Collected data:
_ _ _
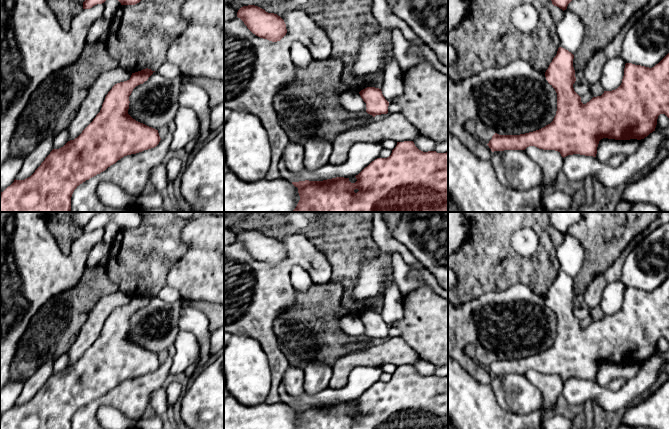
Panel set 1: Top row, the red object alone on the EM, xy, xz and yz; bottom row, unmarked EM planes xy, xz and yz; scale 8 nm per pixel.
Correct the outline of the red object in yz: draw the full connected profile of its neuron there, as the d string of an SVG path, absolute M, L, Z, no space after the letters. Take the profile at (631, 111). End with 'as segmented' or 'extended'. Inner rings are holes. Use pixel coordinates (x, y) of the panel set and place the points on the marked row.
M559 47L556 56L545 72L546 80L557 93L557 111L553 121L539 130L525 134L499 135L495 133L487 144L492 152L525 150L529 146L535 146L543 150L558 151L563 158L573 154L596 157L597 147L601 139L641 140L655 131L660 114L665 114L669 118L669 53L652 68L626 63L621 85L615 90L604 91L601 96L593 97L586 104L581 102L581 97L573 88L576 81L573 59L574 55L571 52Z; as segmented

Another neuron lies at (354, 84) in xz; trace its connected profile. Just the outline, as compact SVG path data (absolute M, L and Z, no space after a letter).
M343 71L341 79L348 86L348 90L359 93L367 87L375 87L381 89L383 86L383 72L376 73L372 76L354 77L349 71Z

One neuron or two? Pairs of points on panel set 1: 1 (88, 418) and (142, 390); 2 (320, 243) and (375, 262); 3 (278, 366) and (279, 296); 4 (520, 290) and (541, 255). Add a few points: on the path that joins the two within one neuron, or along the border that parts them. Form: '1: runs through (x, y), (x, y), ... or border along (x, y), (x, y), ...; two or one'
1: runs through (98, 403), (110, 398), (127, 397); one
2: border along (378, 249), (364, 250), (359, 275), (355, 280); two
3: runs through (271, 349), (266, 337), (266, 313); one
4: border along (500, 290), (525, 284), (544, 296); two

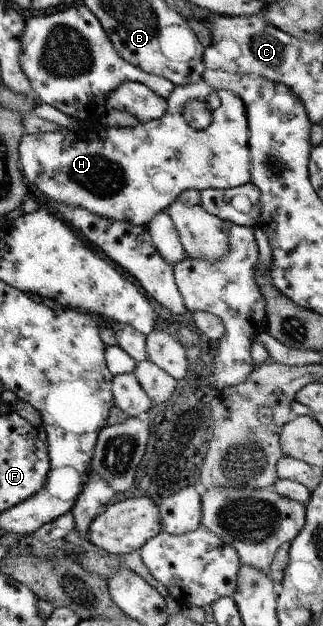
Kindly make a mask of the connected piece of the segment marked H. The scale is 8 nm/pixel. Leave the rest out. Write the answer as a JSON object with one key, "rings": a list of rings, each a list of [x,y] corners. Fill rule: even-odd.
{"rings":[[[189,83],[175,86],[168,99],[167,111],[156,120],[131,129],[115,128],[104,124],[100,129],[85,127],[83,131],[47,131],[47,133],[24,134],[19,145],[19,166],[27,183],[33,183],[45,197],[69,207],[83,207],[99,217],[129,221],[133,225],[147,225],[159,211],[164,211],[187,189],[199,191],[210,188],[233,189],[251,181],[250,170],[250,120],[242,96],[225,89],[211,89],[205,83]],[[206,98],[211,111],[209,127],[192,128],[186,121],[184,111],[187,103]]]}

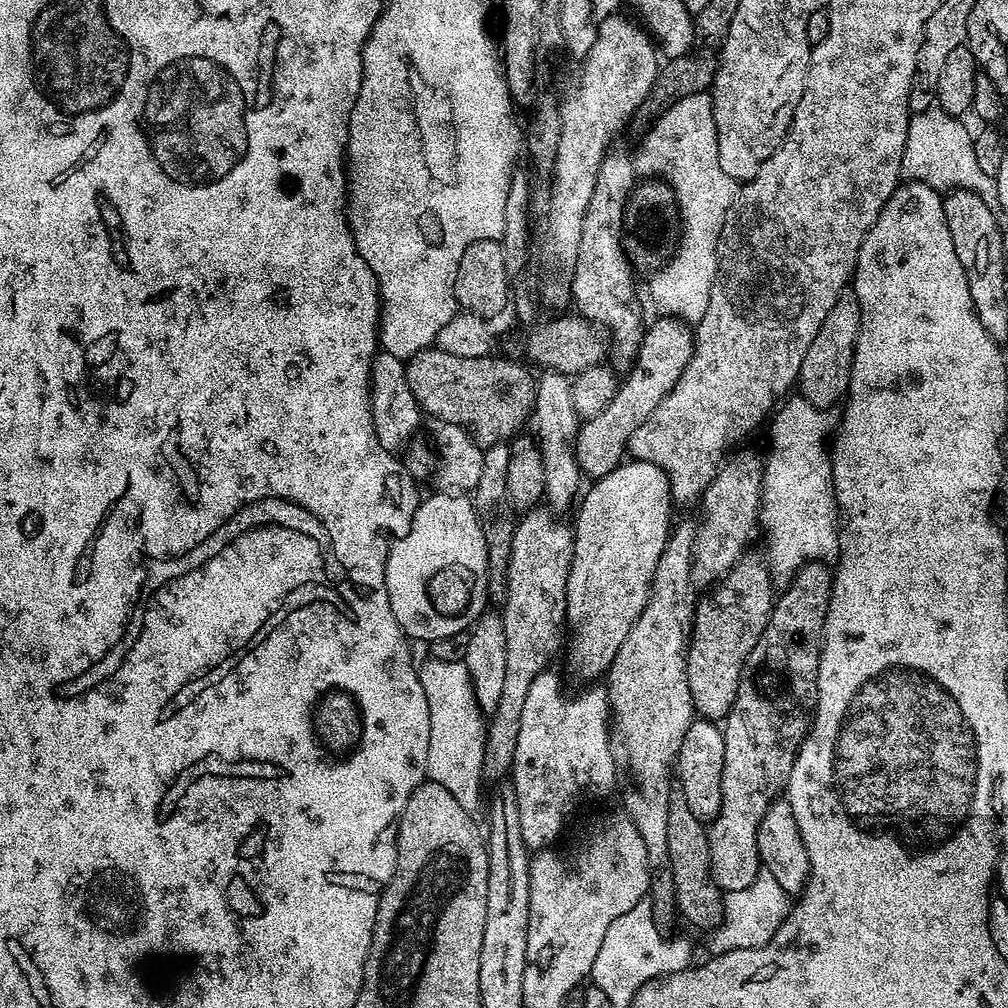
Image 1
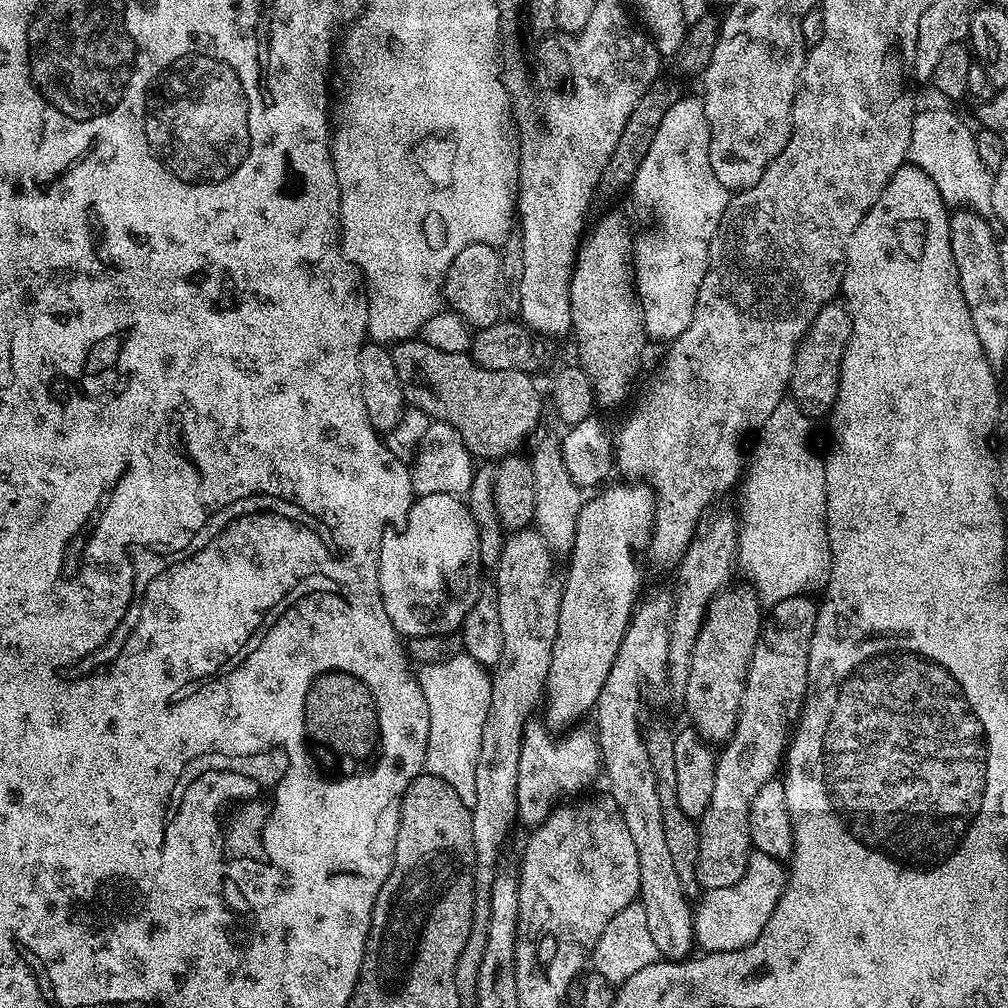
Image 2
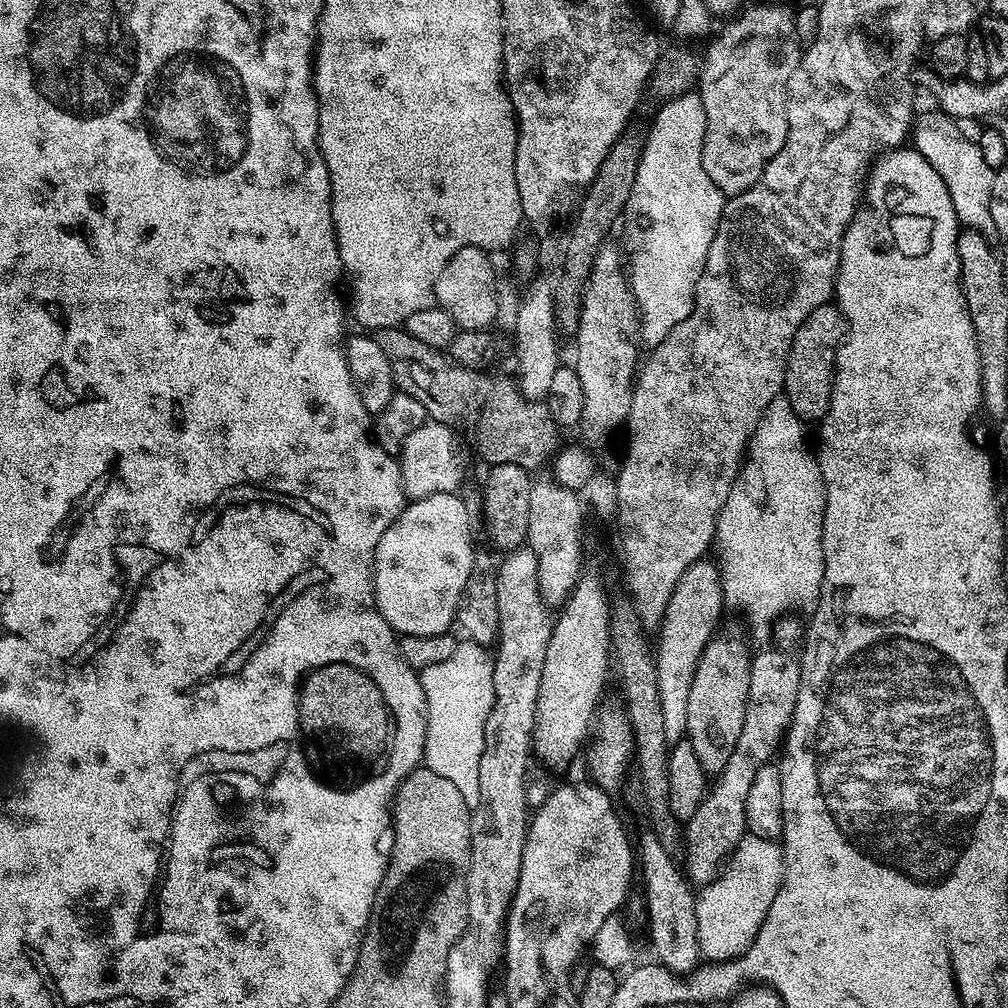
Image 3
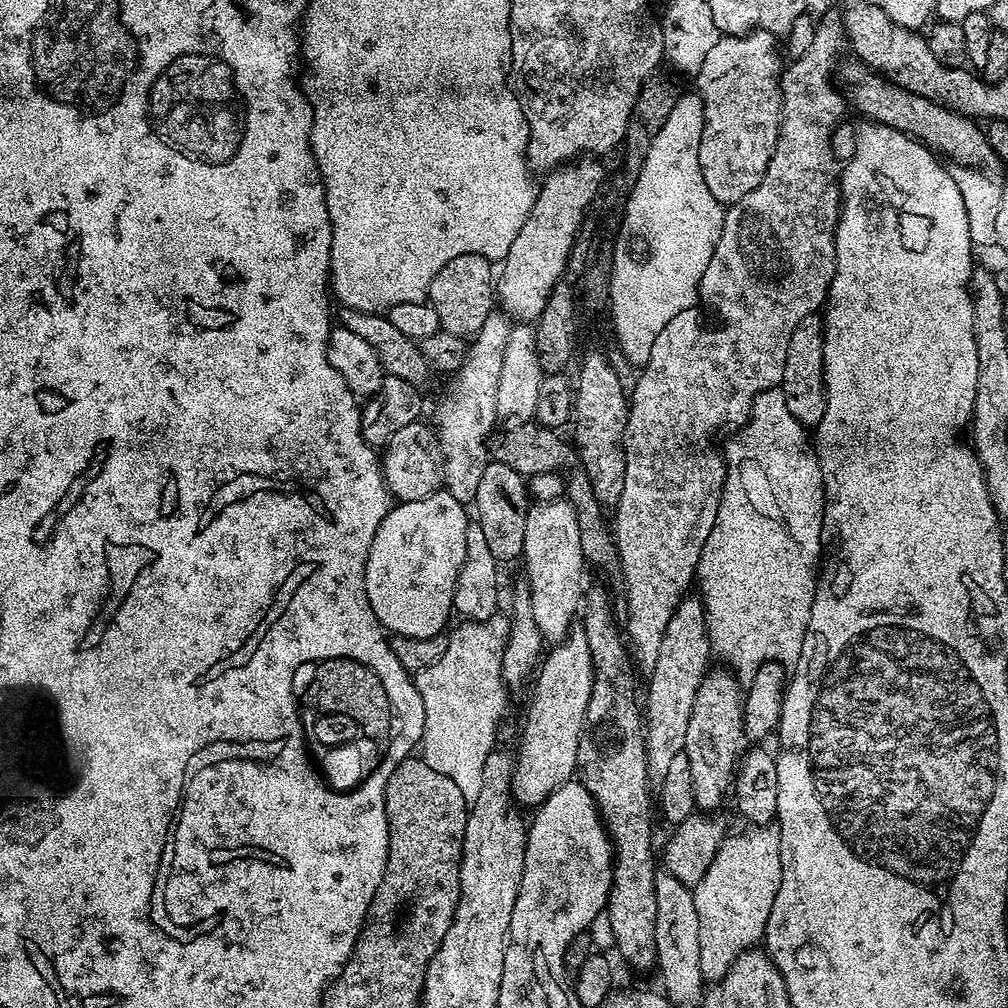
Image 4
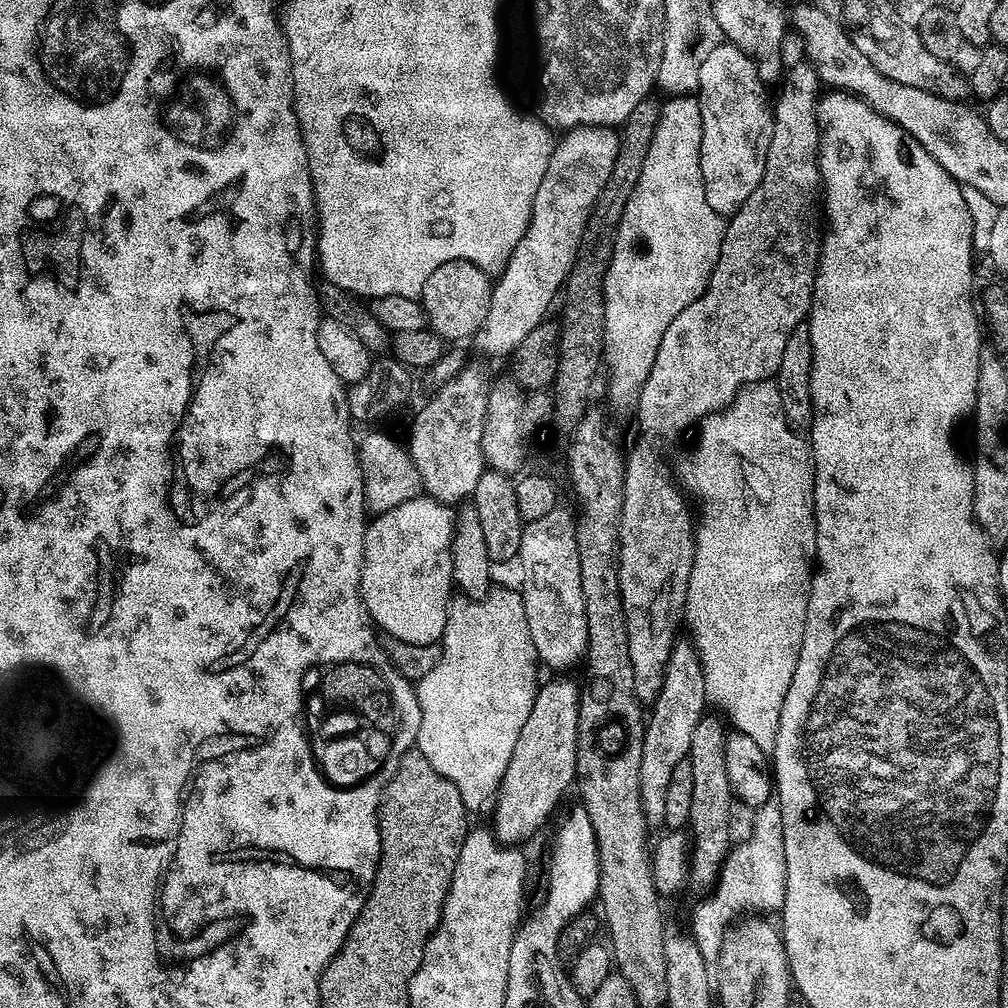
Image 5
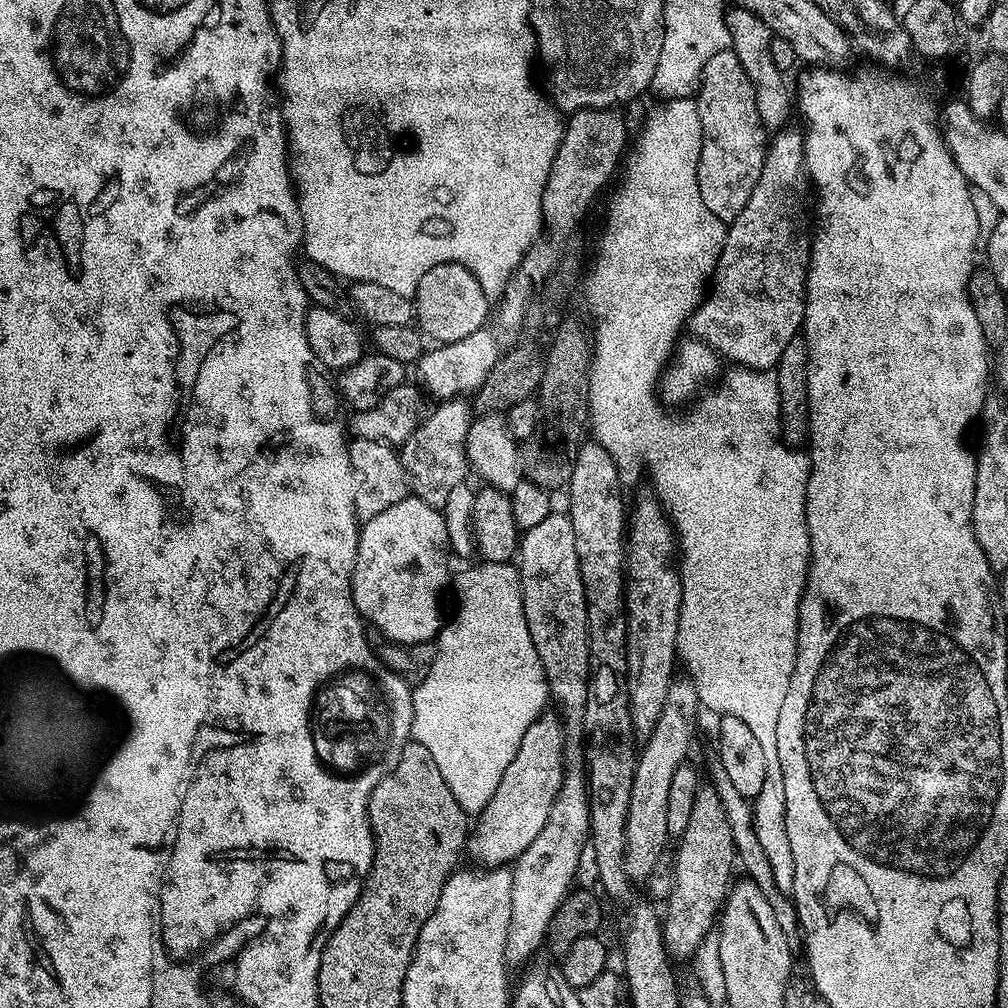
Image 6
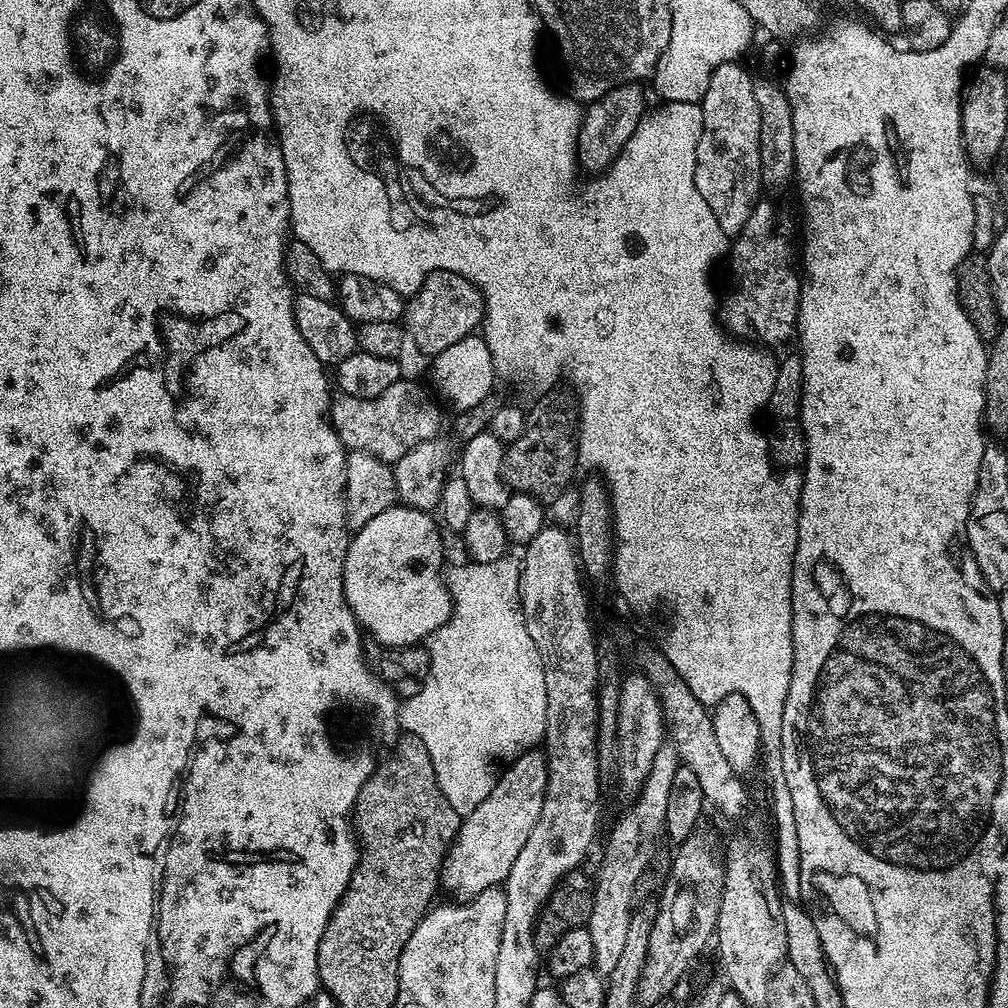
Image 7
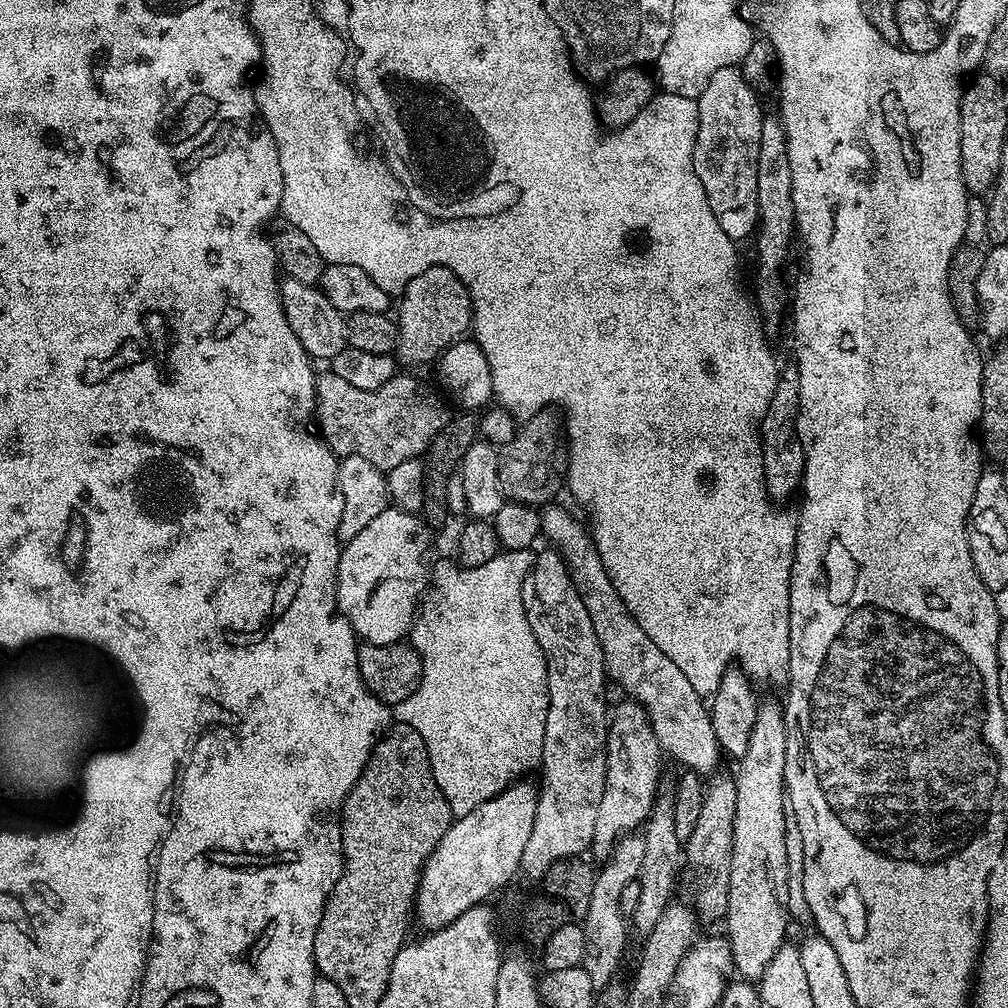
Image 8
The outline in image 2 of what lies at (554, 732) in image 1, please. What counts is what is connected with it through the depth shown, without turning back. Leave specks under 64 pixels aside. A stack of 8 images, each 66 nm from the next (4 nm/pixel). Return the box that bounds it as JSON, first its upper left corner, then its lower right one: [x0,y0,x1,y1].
_ _ _
THE PROBLEM:
The finished copy should match the data above word for word and contain no pictures.

TASK SOLUTION:
Panel set 1: Top row, the red object alone on the EM, xy, xz and yz; bottom row, unmarked EM planes xy, xz and yz; scale 8 nm per pixel.
Correct the outline of the red object in yz: draw the full connected profile of its neuron there, as the d string of an SVG path, absolute M, L, Z, no space after the letters. Take the profile at (631, 111). End with 'as segmented' or 'extended'. Inner rings are holes. Use pixel coordinates (x, y) of the panel set and place the points on the marked row.
M559 47L556 56L545 72L546 80L557 93L557 111L553 121L539 130L525 134L499 135L495 133L487 144L492 152L525 150L529 146L535 146L543 150L558 151L563 158L573 154L596 157L597 147L601 139L641 140L655 131L660 114L665 114L669 118L669 53L652 68L626 63L621 85L615 90L604 91L601 96L593 97L586 104L581 102L581 97L573 88L576 81L573 59L574 55L571 52Z; as segmented

Another neuron lies at (354, 84) in xz; trace its connected profile. Just the outline, as compact SVG path data (absolute M, L and Z, no space after a letter).
M343 71L341 79L348 86L348 90L359 93L367 87L375 87L381 89L383 86L383 72L376 73L372 76L354 77L349 71Z

One neuron or two? Pairs of points on panel set 1: 1 (88, 418) and (142, 390); 2 (320, 243) and (375, 262); 3 (278, 366) and (279, 296); 4 (520, 290) and (541, 255). Add a few points: on the path that joins the two within one neuron, or along the border that parts them. Form: '1: runs through (x, y), (x, y), ... or border along (x, y), (x, y), ...; two or one'
1: runs through (98, 403), (110, 398), (127, 397); one
2: border along (378, 249), (364, 250), (359, 275), (355, 280); two
3: runs through (271, 349), (266, 337), (266, 313); one
4: border along (500, 290), (525, 284), (544, 296); two

Kindly make a mask of the connected piece of the segment marked H. The scale is 8 nm/pixel. Leave the rest out. Write the answer as a JSON object with one key, "rings": a list of rings, each a list of [x,y] corners. Fill rule: even-odd.
{"rings":[[[189,83],[175,86],[168,99],[167,111],[156,120],[131,129],[115,128],[104,124],[100,129],[85,127],[83,131],[47,131],[47,133],[24,134],[19,145],[19,166],[27,183],[33,183],[45,197],[69,207],[83,207],[99,217],[129,221],[133,225],[147,225],[159,211],[164,211],[187,189],[199,191],[210,188],[233,189],[251,181],[250,170],[250,120],[242,96],[225,89],[211,89],[205,83]],[[206,98],[211,111],[209,127],[192,128],[186,121],[184,111],[187,103]]]}

Image 1
Image 2
Image 3
Image 4
Image 5
Image 6
Image 7
Image 8
The outline in image 2 of what lies at (554, 732) in image 1, please. What counts is what is connected with it through the depth shown, without turning back. Leave specks under 64 pixels aside. A stack of 8 images, each 66 nm from the next (4 nm/pixel). Return the box that bounds it as JSON, first its upper left corner, then its lower right one: [x0,y0,x1,y1].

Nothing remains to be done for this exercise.